**Directions for this task**.
Please list all lines of the material below in which the string "fact" occurs.

______________________________

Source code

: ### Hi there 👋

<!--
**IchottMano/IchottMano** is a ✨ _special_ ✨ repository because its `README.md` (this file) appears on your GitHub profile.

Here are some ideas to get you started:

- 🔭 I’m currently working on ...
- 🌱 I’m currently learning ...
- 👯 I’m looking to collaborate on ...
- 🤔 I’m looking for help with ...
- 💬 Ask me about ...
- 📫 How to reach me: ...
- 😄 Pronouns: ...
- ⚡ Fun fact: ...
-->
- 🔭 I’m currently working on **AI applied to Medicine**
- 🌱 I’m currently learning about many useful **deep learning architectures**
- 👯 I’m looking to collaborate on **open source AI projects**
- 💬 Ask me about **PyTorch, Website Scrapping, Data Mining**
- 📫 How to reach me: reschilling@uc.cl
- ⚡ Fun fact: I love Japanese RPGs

______________________________

**The completed task**.
- ⚡ Fun fact: ...
- ⚡ Fun fact: I love Japanese RPGs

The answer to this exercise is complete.